Stored data entries
----
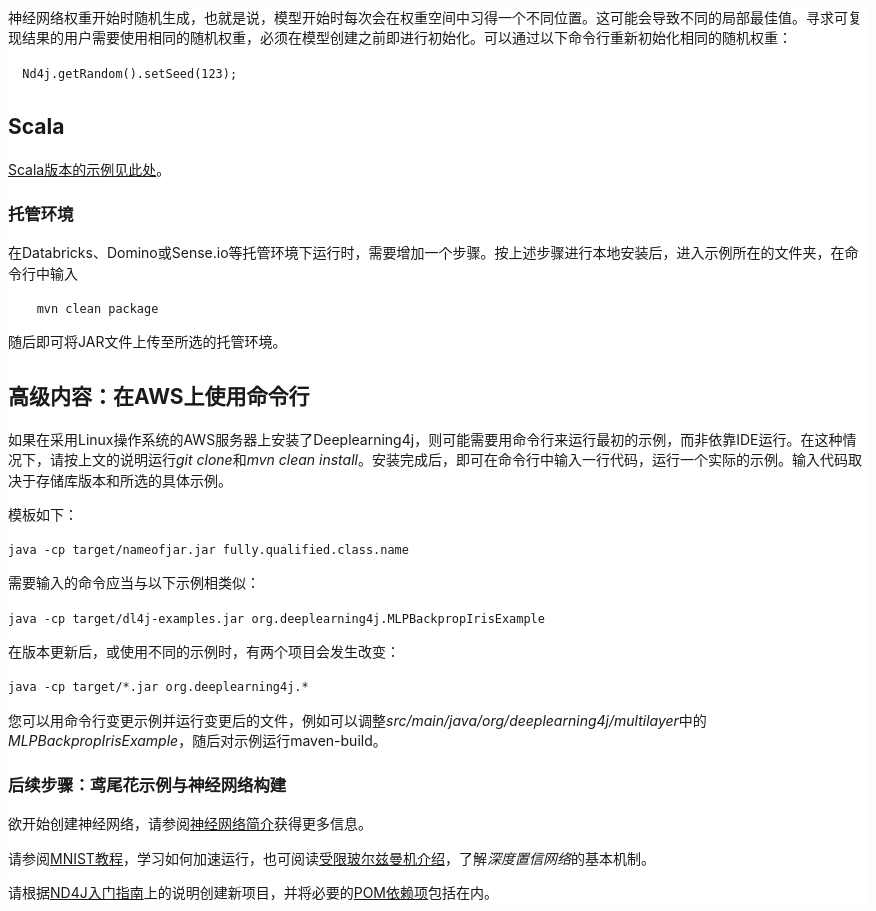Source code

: 神经网络权重开始时随机生成，也就是说，模型开始时每次会在权重空间中习得一个不同位置。这可能会导致不同的局部最佳值。寻求可复现结果的用户需要使用相同的随机权重，必须在模型创建之前即进行初始化。可以通过以下命令行重新初始化相同的随机权重：

      Nd4j.getRandom().setSeed(123);

## Scala

[Scala版本的示例见此处](https://github.com/kogecoo/dl4j-examples-scala)。

### 托管环境

在Databricks、Domino或Sense.io等托管环境下运行时，需要增加一个步骤。按上述步骤进行本地安装后，进入示例所在的文件夹，在命令行中输入

		mvn clean package

 随后即可将JAR文件上传至所选的托管环境。

## 高级内容：在AWS上使用命令行

如果在采用Linux操作系统的AWS服务器上安装了Deeplearning4j，则可能需要用命令行来运行最初的示例，而非依靠IDE运行。在这种情况下，请按上文的说明运行*git clone*和*mvn clean install*。安装完成后，即可在命令行中输入一行代码，运行一个实际的示例。输入代码取决于存储库版本和所选的具体示例。

模板如下：

    java -cp target/nameofjar.jar fully.qualified.class.name

需要输入的命令应当与以下示例相类似：

    java -cp target/dl4j-examples.jar org.deeplearning4j.MLPBackpropIrisExample

在版本更新后，或使用不同的示例时，有两个项目会发生改变：

    java -cp target/*.jar org.deeplearning4j.*

您可以用命令行变更示例并运行变更后的文件，例如可以调整*src/main/java/org/deeplearning4j/multilayer*中的*MLPBackpropIrisExample*，随后对示例运行maven-build。

### <a name="next">后续步骤：鸢尾花示例与神经网络构建</a>

欲开始创建神经网络，请参阅[神经网络简介](zh-neuralnet-overview)获得更多信息。

请参阅[MNIST教程](zh-mnist-tutorial)，学习如何加速运行，也可阅读[受限玻尔兹曼机介绍](zh-restrictedboltzmannmachine)，了解*深度置信网络*的基本机制。

请根据[ND4J入门指南](http://nd4j.org/getstarted.html)上的说明创建新项目，并将必要的[POM依赖项](http://nd4j.org/dependencies.html)包括在内。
----
Print every entry above verbatim, line for line, but leave out the pictures.

Solution to this exercise
Source code

: 神经网络权重开始时随机生成，也就是说，模型开始时每次会在权重空间中习得一个不同位置。这可能会导致不同的局部最佳值。寻求可复现结果的用户需要使用相同的随机权重，必须在模型创建之前即进行初始化。可以通过以下命令行重新初始化相同的随机权重：

      Nd4j.getRandom().setSeed(123);

## Scala

[Scala版本的示例见此处](https://github.com/kogecoo/dl4j-examples-scala)。

### 托管环境

在Databricks、Domino或Sense.io等托管环境下运行时，需要增加一个步骤。按上述步骤进行本地安装后，进入示例所在的文件夹，在命令行中输入

		mvn clean package

 随后即可将JAR文件上传至所选的托管环境。

## 高级内容：在AWS上使用命令行

如果在采用Linux操作系统的AWS服务器上安装了Deeplearning4j，则可能需要用命令行来运行最初的示例，而非依靠IDE运行。在这种情况下，请按上文的说明运行*git clone*和*mvn clean install*。安装完成后，即可在命令行中输入一行代码，运行一个实际的示例。输入代码取决于存储库版本和所选的具体示例。

模板如下：

    java -cp target/nameofjar.jar fully.qualified.class.name

需要输入的命令应当与以下示例相类似：

    java -cp target/dl4j-examples.jar org.deeplearning4j.MLPBackpropIrisExample

在版本更新后，或使用不同的示例时，有两个项目会发生改变：

    java -cp target/*.jar org.deeplearning4j.*

您可以用命令行变更示例并运行变更后的文件，例如可以调整*src/main/java/org/deeplearning4j/multilayer*中的*MLPBackpropIrisExample*，随后对示例运行maven-build。

### <a name="next">后续步骤：鸢尾花示例与神经网络构建</a>

欲开始创建神经网络，请参阅[神经网络简介](zh-neuralnet-overview)获得更多信息。

请参阅[MNIST教程](zh-mnist-tutorial)，学习如何加速运行，也可阅读[受限玻尔兹曼机介绍](zh-restrictedboltzmannmachine)，了解*深度置信网络*的基本机制。

请根据[ND4J入门指南](http://nd4j.org/getstarted.html)上的说明创建新项目，并将必要的[POM依赖项](http://nd4j.org/dependencies.html)包括在内。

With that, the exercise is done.